In the sailing post below, reproduce word for word the stretch from "Hurricane force winds" through "the close-up below.".

§ **Given passage**:
○ ○ ○ ○ ○
Back in the USVI (sung to the tune of Back in the USSR)

Sailed into the BVI on a catamaran. Didn’t get to bed last night. All the way the wind was at my back…..

We spent the night anchored in front of Spanish Town, leaving early the following the morning.

Note the house on the hill above our anchorage. It is a mile from the boatyard pictured in the last post.

Hurricane force winds took a 60 foor mast and moved it up a mountain a mile away.

This house is 300 feet up the hill and over a mile from the boatyard. Take a look at the close-up below.

Hurricane Irma spread pieces of boats far and wide.
Yes, that is a mast.

Stopped by Paraquita Bay (the infamous “pile of boats in the hurricane hole”) on Tortola. Beachcombed out front and man, there was a lot of stuff. Water toys, lifejackets, really stinky dead conch and fenders, lots of fenders…. While I played Beachcomber Bill, Ryan flew his drone over the bay. Did not look as polluted as I thought it would be. But how much radiator coolant and battery acid can you see? Diesel is more obvious of course (but did not see any of that).

Sailed back to Cruz Bay, St John in the midmorning and saw one other sailboat. Though expected, it was still amazing to be the only ones on the water. Felt like it could have been 50 years ago. And on an up note, the vegetation is coming back nicely. In fact, since all the leaves are sprouting from the ends and the small branches are missing, it looks like a garden of giant bonsai (is that an oxymoron?

Cruz Bay on St John and 1/3 the boats in the water. 1/3 of them were still on land (who knows about the other 1/3).

St John Post Irma

Coming into St John.

For all former students of VI Sailing School, (and anyone checking in to the U.S. through St John) you should recognize where we checked back in to the USA over the years.

Hurricane Irma in St John

St John Immigration and Customs, or whats left of it.

Check-in is now in Charlotte Amaile. A safari ride into town once a week is now part of the routine for a while.

Red Hook was amazingly untouched, even Duffy’s Love Shack (and it is/was a shack) is still up and running. Vessup Bay looks the same as the rest of the VIs. Boats on shore, a mast or two sticking out of the water. A lot of open space. Check out our drone footage on our V.I. Sailing School Facebook page.

Now back in Red Hook St Thomas we cooked up some dinner as the boat swung lazily on the mooring ball. I had a chunk of fish that we put on a large hook (so only the big fish could swallow it) and threw it over the side. Ryan was questioning this operation, “We can really catch something here at the mooring ball?”

“Sure, maybe a big grouper”, I said. Though I had only caught a shark and a ray. We say down to dinner about 5 minutes later and WHAM! The pole bends over lines starts running out. Ryan put up a good fight and what did we get?

Fishing in Vessup Bay

Tomorrow’s night dinner caught during tonight’s dinner.

The School is now back up and running. Classes have begun again, There are a few less beachside restaurants (for a few months at least) and a lot fewer boats and people (again, for a few months at least).
○ ○ ○ ○ ○
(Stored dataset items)
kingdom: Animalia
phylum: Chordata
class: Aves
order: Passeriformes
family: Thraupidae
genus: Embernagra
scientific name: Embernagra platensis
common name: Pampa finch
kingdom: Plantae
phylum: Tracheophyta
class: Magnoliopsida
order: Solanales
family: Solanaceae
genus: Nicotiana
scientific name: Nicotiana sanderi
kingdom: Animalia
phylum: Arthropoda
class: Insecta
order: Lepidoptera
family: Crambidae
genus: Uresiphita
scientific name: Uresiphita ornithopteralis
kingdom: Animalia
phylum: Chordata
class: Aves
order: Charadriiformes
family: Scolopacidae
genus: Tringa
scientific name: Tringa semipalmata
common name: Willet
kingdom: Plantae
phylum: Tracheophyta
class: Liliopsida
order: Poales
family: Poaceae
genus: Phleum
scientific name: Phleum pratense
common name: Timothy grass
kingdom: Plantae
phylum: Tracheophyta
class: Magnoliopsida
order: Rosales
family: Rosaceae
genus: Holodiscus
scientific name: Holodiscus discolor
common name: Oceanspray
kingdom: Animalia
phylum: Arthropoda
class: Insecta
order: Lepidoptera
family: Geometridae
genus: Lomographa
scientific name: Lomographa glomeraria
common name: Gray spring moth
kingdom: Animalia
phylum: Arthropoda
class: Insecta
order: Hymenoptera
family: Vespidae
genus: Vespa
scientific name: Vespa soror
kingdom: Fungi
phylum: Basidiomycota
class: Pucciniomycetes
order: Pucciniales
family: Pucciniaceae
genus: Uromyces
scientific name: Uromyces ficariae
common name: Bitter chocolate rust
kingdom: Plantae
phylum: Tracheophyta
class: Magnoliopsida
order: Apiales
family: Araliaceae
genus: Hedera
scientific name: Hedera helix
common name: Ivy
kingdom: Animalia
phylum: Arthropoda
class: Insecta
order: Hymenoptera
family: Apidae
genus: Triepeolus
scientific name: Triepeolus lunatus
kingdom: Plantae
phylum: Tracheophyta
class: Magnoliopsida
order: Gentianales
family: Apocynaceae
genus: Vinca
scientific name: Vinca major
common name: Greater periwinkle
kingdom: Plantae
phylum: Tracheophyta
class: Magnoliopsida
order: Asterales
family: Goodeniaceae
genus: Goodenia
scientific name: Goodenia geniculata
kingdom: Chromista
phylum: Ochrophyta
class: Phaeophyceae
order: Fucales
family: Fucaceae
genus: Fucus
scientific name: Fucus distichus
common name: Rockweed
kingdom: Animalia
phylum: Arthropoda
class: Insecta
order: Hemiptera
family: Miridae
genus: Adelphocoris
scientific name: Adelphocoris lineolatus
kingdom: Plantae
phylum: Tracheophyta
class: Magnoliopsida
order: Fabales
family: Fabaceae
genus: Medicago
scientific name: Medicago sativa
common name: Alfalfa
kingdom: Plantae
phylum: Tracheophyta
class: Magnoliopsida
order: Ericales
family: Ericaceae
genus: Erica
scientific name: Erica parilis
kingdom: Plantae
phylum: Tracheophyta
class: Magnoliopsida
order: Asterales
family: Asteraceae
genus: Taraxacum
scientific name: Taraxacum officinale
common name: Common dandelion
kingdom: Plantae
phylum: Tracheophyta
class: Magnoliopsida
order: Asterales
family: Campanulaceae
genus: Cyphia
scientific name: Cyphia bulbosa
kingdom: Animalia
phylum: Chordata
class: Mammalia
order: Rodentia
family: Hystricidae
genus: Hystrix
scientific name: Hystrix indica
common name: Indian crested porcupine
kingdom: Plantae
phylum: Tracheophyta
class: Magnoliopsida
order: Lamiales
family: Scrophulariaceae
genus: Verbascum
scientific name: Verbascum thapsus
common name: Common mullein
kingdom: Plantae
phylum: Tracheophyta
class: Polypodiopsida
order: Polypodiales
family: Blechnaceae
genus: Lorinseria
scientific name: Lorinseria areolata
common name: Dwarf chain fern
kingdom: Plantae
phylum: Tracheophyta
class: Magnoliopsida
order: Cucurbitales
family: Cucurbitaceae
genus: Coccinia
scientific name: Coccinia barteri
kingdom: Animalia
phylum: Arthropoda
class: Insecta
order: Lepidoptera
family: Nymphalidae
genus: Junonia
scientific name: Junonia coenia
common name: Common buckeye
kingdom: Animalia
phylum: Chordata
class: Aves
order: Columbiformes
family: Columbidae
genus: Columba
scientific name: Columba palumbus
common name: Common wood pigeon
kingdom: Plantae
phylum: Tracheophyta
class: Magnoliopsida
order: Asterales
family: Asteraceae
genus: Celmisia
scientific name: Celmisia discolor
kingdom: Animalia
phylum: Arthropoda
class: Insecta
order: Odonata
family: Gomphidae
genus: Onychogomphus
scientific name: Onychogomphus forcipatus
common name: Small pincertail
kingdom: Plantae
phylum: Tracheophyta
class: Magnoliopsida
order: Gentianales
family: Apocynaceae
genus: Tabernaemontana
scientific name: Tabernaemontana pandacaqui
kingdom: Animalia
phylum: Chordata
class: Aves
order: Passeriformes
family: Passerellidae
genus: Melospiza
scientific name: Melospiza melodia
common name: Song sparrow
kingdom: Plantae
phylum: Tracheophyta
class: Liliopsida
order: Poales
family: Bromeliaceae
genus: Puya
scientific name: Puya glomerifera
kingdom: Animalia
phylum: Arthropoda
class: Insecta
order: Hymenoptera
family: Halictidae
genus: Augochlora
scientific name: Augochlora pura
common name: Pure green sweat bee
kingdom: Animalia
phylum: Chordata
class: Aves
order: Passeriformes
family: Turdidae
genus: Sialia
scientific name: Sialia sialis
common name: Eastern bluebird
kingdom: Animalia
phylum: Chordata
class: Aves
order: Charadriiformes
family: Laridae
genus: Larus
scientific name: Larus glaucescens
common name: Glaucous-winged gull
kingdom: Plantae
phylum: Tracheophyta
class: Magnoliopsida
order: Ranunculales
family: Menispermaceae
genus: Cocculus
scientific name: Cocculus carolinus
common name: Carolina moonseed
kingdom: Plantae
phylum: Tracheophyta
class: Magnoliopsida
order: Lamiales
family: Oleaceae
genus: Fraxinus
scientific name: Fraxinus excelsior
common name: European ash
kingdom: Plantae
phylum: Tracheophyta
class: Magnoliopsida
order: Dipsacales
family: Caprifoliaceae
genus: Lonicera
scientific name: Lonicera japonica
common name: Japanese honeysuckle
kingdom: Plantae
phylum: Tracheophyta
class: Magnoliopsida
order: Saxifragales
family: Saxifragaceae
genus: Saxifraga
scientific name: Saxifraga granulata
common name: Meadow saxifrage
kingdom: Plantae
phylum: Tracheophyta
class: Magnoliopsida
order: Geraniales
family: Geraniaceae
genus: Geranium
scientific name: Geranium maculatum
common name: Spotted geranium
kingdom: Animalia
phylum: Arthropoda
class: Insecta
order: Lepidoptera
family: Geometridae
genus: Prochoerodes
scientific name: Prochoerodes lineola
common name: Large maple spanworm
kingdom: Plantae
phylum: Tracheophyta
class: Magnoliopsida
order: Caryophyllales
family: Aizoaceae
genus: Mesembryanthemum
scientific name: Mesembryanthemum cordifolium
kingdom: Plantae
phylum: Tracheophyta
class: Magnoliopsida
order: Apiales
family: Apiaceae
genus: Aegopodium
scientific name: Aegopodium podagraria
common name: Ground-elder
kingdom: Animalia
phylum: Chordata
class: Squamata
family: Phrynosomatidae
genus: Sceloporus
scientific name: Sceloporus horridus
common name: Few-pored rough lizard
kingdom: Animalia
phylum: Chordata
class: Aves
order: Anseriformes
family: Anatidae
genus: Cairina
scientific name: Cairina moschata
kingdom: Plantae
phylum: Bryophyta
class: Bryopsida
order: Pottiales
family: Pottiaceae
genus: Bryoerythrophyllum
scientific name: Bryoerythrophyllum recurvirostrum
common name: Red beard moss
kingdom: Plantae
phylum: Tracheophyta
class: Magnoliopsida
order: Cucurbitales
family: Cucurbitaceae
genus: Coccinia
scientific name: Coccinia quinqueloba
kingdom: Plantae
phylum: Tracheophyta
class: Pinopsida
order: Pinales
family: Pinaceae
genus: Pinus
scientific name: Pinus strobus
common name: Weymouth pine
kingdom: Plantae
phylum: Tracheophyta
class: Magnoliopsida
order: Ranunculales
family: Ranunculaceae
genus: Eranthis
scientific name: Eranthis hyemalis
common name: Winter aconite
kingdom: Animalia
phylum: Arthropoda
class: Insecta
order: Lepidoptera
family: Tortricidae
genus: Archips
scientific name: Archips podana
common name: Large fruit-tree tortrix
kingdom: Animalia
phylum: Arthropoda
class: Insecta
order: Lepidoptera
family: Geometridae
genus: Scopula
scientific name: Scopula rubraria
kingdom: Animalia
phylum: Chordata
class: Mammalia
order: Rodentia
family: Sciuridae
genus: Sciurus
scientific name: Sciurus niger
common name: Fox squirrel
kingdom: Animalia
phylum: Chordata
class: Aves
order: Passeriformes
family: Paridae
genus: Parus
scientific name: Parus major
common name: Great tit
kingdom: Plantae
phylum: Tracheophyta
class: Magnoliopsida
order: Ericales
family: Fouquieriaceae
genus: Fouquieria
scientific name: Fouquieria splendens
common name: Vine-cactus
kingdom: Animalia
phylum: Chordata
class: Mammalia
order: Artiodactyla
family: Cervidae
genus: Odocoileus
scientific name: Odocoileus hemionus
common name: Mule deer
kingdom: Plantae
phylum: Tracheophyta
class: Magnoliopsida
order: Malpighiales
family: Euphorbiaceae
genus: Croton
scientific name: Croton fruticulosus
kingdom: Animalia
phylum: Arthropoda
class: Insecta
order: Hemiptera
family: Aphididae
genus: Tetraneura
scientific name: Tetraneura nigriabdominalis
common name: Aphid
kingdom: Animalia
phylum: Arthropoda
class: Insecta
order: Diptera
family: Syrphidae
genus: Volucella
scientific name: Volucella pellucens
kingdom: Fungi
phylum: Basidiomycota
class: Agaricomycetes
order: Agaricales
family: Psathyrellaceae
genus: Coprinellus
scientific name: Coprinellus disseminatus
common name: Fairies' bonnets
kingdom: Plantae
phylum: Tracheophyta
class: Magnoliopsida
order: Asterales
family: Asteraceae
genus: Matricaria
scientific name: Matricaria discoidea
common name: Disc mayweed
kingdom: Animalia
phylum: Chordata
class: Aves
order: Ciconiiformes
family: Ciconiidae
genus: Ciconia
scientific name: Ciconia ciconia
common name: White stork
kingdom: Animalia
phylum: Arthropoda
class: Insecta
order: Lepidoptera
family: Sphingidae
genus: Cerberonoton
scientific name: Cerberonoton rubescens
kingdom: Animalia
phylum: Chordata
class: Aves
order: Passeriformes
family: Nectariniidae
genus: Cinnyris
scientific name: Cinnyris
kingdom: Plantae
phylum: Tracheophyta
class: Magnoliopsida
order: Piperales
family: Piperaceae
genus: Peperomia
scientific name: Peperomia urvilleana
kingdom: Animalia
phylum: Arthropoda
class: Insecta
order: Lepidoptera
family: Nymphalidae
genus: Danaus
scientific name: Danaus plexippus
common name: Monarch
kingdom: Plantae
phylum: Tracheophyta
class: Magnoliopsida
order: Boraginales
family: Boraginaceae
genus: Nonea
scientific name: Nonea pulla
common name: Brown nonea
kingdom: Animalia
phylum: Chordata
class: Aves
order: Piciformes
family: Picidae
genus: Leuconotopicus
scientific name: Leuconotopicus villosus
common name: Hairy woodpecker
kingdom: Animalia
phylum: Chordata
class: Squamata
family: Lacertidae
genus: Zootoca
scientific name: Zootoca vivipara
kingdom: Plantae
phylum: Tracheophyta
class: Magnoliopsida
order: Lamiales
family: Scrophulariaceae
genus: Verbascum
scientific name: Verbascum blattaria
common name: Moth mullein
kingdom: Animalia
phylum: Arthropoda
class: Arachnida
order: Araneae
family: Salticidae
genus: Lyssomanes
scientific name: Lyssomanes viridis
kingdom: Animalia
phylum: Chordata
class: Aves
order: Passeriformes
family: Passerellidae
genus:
○ ○ ○ ○ ○
§ **Output for this task**:
Hurricane force winds took a 60 foor mast and moved it up a mountain a mile away.

This house is 300 feet up the hill and over a mile from the boatyard. Take a look at the close-up below.